> **PROBLEM**:
All of the data that follows is to be written out exactly, with images excluded.

[Recorded data]
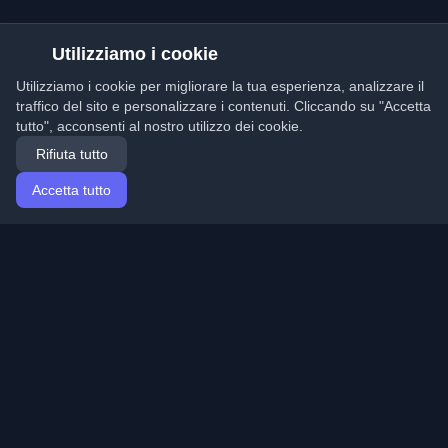
Utilizziamo i cookie
Utilizziamo i cookie per migliorare la tua esperienza, analizzare il
traffico del sito e personalizzare i contenuti. Cliccando su "Accetta
tutto", acconsenti al nostro utilizzo dei cookie.
Rifiuta tutto
Accetta tutto
Home
Articoli
Italian (Italiano)
Accesso
Scopri i migliori blog personali di sviluppatori e articoli
da tutto il mondo. Rimani aggiornato con le ultime
tendenze, tutorial e approfondimenti della comunità di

> **ANSWER TO THIS EXERCISE**:
Utilizziamo i cookie
Utilizziamo i cookie per migliorare la tua esperienza, analizzare il
traffico del sito e personalizzare i contenuti. Cliccando su "Accetta
tutto", acconsenti al nostro utilizzo dei cookie.
Rifiuta tutto
Accetta tutto
Home
Articoli
Italian (Italiano)
Accesso
Scopri i migliori blog personali di sviluppatori e articoli
da tutto il mondo. Rimani aggiornato con le ultime
tendenze, tutorial e approfondimenti della comunità di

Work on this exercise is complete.